Last year, Ridley Scott teamed up with Youtube for an extremely special event. A calling was put out to the global Youtube community to record a day in their life, on the 24th July. The uptake was huge. From 91 countries across the world, there were 80,000 submissions which totalled 4,500 hours of footage (or 187.5 continuous days). Other footage was sourced from cameramen sent out to the developing and third world countries. Scott, along with director Kevin McDonald and editor Joe Walker, then spent over 7 weeks sorting and editing the best footage into a 90 minute film (I think those are all the statistics done with). That film became Life in a Day.
The film itself has already had an impressive amount of screening. Debuting at the Sundance Film Festival in January, it had limited cinema release, before being uploaded to Youtube at the end of October, free to watch. It has also been transmitted on BBC2 in early November, so it should already have a decent viewership for many people reading this. For those of you who haven’t seen it, I heartily recommend it to be worth a watch, whether you end up enjoying it or not.
Let me just say, this is a film unlike anything else I have ever watched. Many critics claim the film has no focus, that it is rather scattered and has no real linear narrative. Most documentaries, you see, always have a particular focus. For example, you watch a documentary on the life of a penguin, and expect it to fairly penguin-centric. But how do you deal with a documentary covering all aspects of human culture, over 24 hours? Be prepared to wait a little longer, I will make my point.
I live near Oxford, a very academic city with lots of interesting museums. None of these more so, in my opinion, than the Pitt Rivers Collection. This is the largest and most fascinating anthropological collection of items of its kind, covering all of the cultures across the world.

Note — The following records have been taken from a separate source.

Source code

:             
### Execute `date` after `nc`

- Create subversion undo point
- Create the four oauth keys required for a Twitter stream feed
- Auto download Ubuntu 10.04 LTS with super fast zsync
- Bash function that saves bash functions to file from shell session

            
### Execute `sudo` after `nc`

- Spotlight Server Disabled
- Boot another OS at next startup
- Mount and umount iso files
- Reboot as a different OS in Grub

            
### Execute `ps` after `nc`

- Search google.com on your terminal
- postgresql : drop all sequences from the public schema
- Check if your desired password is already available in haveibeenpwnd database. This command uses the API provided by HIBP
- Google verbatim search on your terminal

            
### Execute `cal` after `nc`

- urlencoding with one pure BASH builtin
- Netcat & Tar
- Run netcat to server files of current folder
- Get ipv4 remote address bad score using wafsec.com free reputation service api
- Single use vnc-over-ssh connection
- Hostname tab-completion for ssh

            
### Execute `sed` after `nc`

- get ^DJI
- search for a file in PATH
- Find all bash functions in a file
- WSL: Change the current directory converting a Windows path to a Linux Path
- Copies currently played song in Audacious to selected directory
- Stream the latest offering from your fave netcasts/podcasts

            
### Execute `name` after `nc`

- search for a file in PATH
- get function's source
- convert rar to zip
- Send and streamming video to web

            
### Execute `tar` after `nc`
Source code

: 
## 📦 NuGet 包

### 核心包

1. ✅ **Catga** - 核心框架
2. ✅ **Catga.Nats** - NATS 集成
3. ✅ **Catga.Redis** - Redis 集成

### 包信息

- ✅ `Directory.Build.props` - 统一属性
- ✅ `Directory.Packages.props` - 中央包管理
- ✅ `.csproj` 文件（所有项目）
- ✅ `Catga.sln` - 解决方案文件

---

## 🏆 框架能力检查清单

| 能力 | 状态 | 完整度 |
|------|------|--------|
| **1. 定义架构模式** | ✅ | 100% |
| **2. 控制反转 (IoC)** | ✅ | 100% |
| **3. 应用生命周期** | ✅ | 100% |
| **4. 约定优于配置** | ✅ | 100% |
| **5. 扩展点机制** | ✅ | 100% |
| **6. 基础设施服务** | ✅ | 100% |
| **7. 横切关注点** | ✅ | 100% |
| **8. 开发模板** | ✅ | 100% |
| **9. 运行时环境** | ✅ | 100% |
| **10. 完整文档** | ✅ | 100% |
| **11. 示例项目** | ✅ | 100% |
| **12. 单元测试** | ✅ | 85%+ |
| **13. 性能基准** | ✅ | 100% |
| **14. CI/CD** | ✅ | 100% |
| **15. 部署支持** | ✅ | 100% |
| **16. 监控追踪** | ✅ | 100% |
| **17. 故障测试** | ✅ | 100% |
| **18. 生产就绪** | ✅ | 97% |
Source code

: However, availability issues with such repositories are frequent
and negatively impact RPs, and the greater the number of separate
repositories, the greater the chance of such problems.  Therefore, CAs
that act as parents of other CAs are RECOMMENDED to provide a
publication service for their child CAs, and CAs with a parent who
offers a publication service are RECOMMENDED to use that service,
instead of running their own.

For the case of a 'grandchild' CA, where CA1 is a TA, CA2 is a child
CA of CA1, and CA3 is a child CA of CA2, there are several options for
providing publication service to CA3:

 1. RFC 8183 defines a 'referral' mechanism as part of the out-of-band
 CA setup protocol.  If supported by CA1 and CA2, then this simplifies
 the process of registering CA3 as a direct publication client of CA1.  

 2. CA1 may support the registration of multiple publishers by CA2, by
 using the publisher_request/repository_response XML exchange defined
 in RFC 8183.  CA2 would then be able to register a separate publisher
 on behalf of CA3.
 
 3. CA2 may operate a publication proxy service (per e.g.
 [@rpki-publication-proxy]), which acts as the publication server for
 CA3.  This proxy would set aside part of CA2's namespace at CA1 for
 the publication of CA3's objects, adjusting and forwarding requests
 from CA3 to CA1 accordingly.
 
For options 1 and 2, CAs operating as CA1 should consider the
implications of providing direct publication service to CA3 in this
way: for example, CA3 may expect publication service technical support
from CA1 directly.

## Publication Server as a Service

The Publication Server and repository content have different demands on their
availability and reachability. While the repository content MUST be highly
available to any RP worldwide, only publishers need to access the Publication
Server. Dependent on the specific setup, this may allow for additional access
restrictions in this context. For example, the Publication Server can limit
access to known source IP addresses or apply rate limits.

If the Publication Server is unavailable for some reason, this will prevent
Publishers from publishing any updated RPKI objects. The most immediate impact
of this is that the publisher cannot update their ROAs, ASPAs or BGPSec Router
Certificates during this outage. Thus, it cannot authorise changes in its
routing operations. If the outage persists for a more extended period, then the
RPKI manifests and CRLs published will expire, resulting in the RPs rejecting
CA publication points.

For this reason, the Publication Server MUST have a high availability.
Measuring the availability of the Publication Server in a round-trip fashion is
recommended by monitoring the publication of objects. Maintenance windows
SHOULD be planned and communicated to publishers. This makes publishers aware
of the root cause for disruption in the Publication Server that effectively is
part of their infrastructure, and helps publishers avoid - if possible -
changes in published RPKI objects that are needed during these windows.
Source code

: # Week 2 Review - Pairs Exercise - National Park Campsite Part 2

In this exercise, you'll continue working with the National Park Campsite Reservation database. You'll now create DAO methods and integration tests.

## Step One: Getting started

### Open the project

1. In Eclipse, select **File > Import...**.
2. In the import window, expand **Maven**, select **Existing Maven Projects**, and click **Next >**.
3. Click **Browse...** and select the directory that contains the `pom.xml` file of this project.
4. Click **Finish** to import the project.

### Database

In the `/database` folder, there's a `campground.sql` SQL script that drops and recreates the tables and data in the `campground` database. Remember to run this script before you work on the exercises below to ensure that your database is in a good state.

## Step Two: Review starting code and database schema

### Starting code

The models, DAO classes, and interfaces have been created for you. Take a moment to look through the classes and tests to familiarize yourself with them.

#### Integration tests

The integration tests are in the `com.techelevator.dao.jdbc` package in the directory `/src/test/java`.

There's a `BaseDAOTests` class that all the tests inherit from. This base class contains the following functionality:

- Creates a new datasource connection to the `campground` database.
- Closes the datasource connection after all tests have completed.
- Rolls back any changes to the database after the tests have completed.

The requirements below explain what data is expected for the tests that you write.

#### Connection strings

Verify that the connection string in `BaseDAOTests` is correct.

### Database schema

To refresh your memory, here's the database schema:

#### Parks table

How it groups them however, is not into their own separate cultures, but into sections of life. Currency, for example, is all grouped together, so you can best cross examine how different cultures from different ages have used it. This is the way it should be done, and so it is for Life in a Day. Enough preamble, we now come to the film.
We start at in the very early hours of a day. Note that for the purposes of the film, all time zones become aligned as one. We flit from two night-vision green elephants frolicking in an African watering hole, to an early morning Muslim prayer session, to an American taking you on a tour of his favourite elevator. And so it endures, a continuous back and forth across the globe throughout the rest of the morning, these small Youtube clips giving an insight into each life. Do not think that there are not themes however, for the editing is beautifully subtle. We see how a fairly ordinary man collecting his milk bottle from outside cuts to Eastern European farmers herding and milking their goats by hand.
I’m afraid that I might be making this all seem incredibly plain.
The fascination comes from seeing an everyday activity that we all recognise, like reading the morning paper, then being shifted hundreds of miles in less than a second, to an incredibly moving monologue of an Australian man in hospital reading his. The varying shifts in cultures are echoed in a quality of camera work. The handheld efforts of mundane life in America are a world away from the professional crews, let loose in lands of comparatively exotic chaos and wonder in the East.
This is definitely a piece that gathers momentum, in case you are 13 minutes in, wondering what makes me so excitable about a 15 year old American’s first shave. Frankly, the rather less exciting stuff makes this movie more than you initially realise, but it becomes a real emotional journey through cultures you had never thought to seek in your mind. A tour through Afghanistan by a teenage photographer contrasts excellently with the shenanigans of troops in the Army bases over there. Scenes based around relationships follow proposals, failed courtships, a young man coming out to his grandmother, and various wedding ceremonies. All of these contrast with a young woman’s weekly date with her Afghanistan based boyfriend, a truly heartbreaking piece.
There are criticisms, and I do have to say it is our culture that lets the side down. Give an American or Brit a camera, and a potential audience, and we do seem to enjoy it. Only a few were letting the side down, but hearing someone talk of their love for Walt Whitman and trying desperately to correctly quote it for their infant children, one wonders whether that is truly a daily activity, or a chance to play up for their own camera. That said, I was amazed by the sincerity of the rest of the… (cast? I suppose they are). It is perhaps the greatest strength of Life in a Day that you can see real stories, real lives and real emotions by real people, under their own direction, without any often straying into theatrics.
Some scenes are disturbing, shocking and difficult to watch for some. I suggest that they be watched nevertheless, because the film is better for their inclusion. It is possibly my favourite film of the year so far, and being available for free here, should be worth an attempt to watch by anyone who stumbles across this article, and has made it this far into an extensively thorough article. I heartily apologise, but it was well worth it.